Bu bağlamdaki en açık örneklerden biri, İrlanda ve İrlanda Kurtuluş Ordusu'nun siyasi kanadı Sinn Féin gibi, Batı’nın bazı muhalif partiler için yaptığı siyasi ve askeri kanat ayrımı ile Batı’nın bunun gibi diğer modellerinin ithal edilmesidir. İthal edilen bu ayrım bizde uygulamada siyasal İslam gruplarına kadar uzandı.

Siyaset ve şiddeti birleştirmenin Müslüman Kardeşler ve onun şiddet yanlısı gizli örgütü kadar eski olduğunu, ancak siyasi kanat ve askeri kanat meşrulaştırmasının biraz yeni olduğunu unutmayalım. Söz konusu meşrulaştırma bu grup ve örgütlere yönelik siyasi ve hukuki tutumların kafasını karıştırmaktaki etkinliği nedeniyle yaygın olarak kullanılmaya başlandı. Nitekim bir terör örgütü olan Lübnan Hizbullah'ı, bu ithal siyasi kanat ile askeri kanat ayrımını kullanıyor. Aynı şekilde Hamas ve bazı Filistinli örgütler de öyle. Yine Suudi Arabistan ve diğer ülkelerde İslami Sahva (Uyanış) grupları siyasi kanat, el-Kaide de onların askeri kanatlarıydı. Sahvacı Sefer el-Havali'nin uydu kanallarından birindeki bir programa telefonla katılarak 2003 yılında askeri kanadın işlediği suçlara karşı siyasi kanadın taleplerini dile getirmesini unutamayız.

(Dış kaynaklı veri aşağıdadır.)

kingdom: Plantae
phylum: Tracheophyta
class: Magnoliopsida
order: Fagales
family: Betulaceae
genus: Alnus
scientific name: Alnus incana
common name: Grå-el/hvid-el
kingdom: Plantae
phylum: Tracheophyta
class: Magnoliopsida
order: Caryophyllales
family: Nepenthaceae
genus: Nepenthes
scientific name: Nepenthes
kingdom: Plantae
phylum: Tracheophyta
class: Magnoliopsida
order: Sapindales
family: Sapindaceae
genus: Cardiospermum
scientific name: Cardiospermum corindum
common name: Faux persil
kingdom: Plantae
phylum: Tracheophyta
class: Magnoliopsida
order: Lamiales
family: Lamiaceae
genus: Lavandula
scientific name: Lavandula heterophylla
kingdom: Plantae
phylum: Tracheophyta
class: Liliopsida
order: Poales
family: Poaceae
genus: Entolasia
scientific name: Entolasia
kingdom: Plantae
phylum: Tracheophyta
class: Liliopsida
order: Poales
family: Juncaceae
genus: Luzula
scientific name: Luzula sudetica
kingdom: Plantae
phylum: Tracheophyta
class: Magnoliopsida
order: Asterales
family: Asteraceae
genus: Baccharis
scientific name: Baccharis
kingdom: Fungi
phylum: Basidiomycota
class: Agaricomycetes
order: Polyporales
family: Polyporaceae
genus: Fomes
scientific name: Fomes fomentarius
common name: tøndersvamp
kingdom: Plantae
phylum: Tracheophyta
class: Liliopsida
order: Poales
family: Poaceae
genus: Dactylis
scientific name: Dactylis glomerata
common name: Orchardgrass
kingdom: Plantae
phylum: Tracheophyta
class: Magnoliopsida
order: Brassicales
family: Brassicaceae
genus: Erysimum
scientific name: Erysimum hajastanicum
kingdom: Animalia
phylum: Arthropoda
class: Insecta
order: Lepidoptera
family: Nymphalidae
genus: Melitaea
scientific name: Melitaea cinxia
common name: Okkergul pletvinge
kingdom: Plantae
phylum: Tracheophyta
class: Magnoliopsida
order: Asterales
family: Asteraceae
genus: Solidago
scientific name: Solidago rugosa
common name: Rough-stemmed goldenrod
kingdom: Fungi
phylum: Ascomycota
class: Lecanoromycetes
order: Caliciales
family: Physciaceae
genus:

İran'daki mevcut çatışma radikaller ile daha radikaller arasında yaşanıyor ve bunların hepsi tek bir rejimin, tek bir liderin potası etrafında dönüyor. Bu tek lider, uluslararası ve bölgesel siyasi duruma göre bir tarafın diğerine üstünlük sağlamasına izin veriyor. Gerçek İranlı reformistler ise sürgünde yaşıyorlar, dağılma ve sistematik olarak tekrarlanan sızma ve hedef alınma sorunlarından muzdaripler. Rafsancani, Hatemi, Musevi ve Karrubi gibi isimler İran'ın reformcularını temsil ediyorlar ve her ne kadar rejim ile gerçek bir anlaşmazlığı ifade etmeseler de, kendilerinden geçici olarak faydalanma dönemi sona erdikten sonra çok bastırıldılar. Onların da yazılarında ve önerilerinde Arap ülkeleri ile Körfez ülkelerine yönelik açık bir hedef alma var. Bu bağlamda eski dışişleri bakanı Cevad Zarif'in 2016'da New York Times'ta kötü şöhretli "nükleer anlaşmayı" savunan yazısını anabiliriz. Söz konusu yazıda olayları doğru bir perspektife oturtmak, İran’ın farklı bir pozisyon veya farklı politikalar benimsediğini, stratejisinde önemli bir değişiklik olduğunu ima edebilecek yanılsamaları ortadan kaldırmak için Körfez ülkeleri ile Arap ülkelerini sistematik biçimde hedef almıştı.

Son olarak, doğru ve hassas anlayış, en uygun şekilde davranmaya yardımcı olur ve politika, müttefiklerin yanı sıra rakiplerle de başa çıkma yeteneğine sahiptir ve bunlardan her biri için farklı araç ve mekanizmaları vardır.